— begin WORKING DATA —

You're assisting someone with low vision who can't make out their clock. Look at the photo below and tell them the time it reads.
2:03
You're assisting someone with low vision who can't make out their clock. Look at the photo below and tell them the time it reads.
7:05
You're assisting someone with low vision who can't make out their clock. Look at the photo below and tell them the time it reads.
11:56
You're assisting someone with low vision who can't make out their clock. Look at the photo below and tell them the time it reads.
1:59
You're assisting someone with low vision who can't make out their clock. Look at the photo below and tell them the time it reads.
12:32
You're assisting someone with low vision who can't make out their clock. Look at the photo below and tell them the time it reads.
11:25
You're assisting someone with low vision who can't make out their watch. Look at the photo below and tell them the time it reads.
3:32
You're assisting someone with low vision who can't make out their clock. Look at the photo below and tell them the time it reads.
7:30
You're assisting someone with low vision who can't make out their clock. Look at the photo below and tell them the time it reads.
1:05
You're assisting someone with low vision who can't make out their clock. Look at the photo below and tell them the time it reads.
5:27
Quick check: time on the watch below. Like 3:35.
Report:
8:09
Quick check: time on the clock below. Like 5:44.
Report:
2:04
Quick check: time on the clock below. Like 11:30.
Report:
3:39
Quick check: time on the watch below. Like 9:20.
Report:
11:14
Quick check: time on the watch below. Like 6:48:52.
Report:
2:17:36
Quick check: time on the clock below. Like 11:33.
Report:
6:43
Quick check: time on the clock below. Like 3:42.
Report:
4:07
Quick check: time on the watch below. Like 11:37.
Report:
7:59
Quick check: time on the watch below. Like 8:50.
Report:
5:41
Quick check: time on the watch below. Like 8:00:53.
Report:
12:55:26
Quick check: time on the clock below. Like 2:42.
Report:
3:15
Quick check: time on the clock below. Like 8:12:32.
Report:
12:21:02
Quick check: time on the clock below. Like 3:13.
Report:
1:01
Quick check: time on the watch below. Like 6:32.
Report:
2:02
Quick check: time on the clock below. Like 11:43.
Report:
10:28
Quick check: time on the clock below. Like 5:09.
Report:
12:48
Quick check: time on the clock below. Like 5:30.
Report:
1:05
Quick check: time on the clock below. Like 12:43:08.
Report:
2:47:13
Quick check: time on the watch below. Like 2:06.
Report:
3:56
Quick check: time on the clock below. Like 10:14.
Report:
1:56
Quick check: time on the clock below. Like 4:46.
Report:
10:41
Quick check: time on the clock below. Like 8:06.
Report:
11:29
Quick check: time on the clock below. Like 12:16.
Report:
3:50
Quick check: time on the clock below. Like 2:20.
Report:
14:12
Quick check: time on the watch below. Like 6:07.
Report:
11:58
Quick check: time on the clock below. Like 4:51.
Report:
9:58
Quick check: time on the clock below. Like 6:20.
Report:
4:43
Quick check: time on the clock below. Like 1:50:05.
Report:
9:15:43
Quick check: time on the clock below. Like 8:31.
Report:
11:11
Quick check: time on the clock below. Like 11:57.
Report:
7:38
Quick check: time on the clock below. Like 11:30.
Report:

— end WORKING DATA —

INSTRUCTIONS FOR THE TASK
Return every line of the material that contains the word "watch", treating case as significant.

SOLUTION FOR THIS PROBLEM
You're assisting someone with low vision who can't make out their watch. Look at the photo below and tell them the time it reads.
Quick check: time on the watch below. Like 3:35.
Quick check: time on the watch below. Like 9:20.
Quick check: time on the watch below. Like 6:48:52.
Quick check: time on the watch below. Like 11:37.
Quick check: time on the watch below. Like 8:50.
Quick check: time on the watch below. Like 8:00:53.
Quick check: time on the watch below. Like 6:32.
Quick check: time on the watch below. Like 2:06.
Quick check: time on the watch below. Like 6:07.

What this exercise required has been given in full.